Volume 6 | Number 1
Volume 6 | Number 1 (Spring 2006)
You may download and read the Full Edition, or click on a citation below for the individual articles. Journal content dating from 2005 is available on the Lexis-Nexis database. Content dating from 2006 is available on the HeinOnline database. Journal content, starting with Volume 8, is now available on the Westlaw database. (subscriptions required)
THE ON-SALE BAR: A UNIFORM AND CONSISTENT STANDARD
Scott R. Hovey
6 Wake Forest Intell. Prop. L.J. 1
The on-sale bar test to determine whether an invention is patentable requires a court to apply general contract principles to a patent dispute to determine if the inventor’s actions constituted an offer for sale. Applications of general contract principles to this factual question is an effective and consistent method of law. Courts are familiar with these principles, which therefore provide a foundation for on-sale bar issues while supporting the policies of the United States patent system.
RETHINKING THE HATCH-WAXMAN ACT:
BALANCING BOTH SIDES OF THE EQUATION
Kelly A. Gidcumb
6 Wake Forest Intell. Prop. L.J. 23
The Hatch-Waxman Act, passed by Congress in 1984 in an effort to relieve the pressure of rising drug prices, paved the way for generic manufacturers of medications to enter the marketplace. Many commentators are concerned that the ease of obtaining FDA approval for generic manufacturers and shorter patent terms for brand name drugs may result in less incentive for research-based pharmaceutical companies to invest in drug development. The demands of research-based pharmaceutical companies and generic manufacturers pull in different directions on the Act, but analysis of the current state of the law does suggest ways of balancing the interests of society with incentives for research-based companies to continue drug development.
AS OUR HERITAGE CRUMBLES INTO DUST: THE THREAT OF STATE LAW PROTECTION FOR PRE-1972 SOUND RECORDINGS
Henry Lee Mann
6 Wake Forest Intell. Prop. L.J. 45
States may grant virutually unlimited protection to sound recordings created prior to 1972, which has serious consequences for important works in our cultural heritage. Because a handful of record companies own the rights to the vast majority of early sound recordings, only the most commercially viable recordings are restored and remastered, while the remainder are left to literally crumble to dust. The legal bases for the primary decision in this area of law are flawed from the perspectives of law and policy. Uniformity in copyright provisions for early sound recordings would further the interests of society with a more reasonable and consistent protection scheme.
WHO’S FOOLING WHOM:
AN ECONOMIC ANALYSIS OF EXPRESSIVE TRADEMARK USE
Robert E. Pfeffer
6 Wake Forest Intell. Prop. L.J. 69
Counterfeit goods bearing expressive trademarks create confusion among consumers in the post-sale market.
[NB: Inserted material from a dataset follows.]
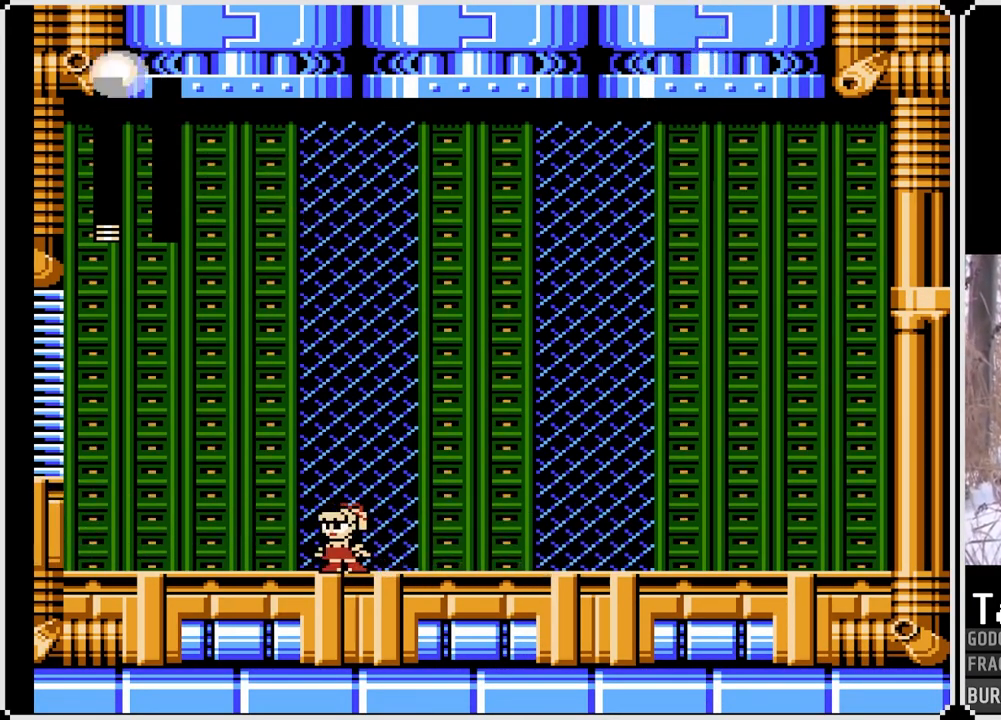
{"buttons": [], "left_stick": "center", "right_stick": "center", "events": []}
No comprehensive framework exists for dealing with trademark disputes involving expressive marks. A proper solution would recognize that traditional trademark doctrine and language alone do not present a solution to the expressive mark problem and would withstand scrutiny under relevant trademark doctrine. In search of such a solution, this article applies economic analysis to case law and commentary on expressive marks and provides a basis for evaluating expressive trademarks that is more consistent with the aims of trademark law.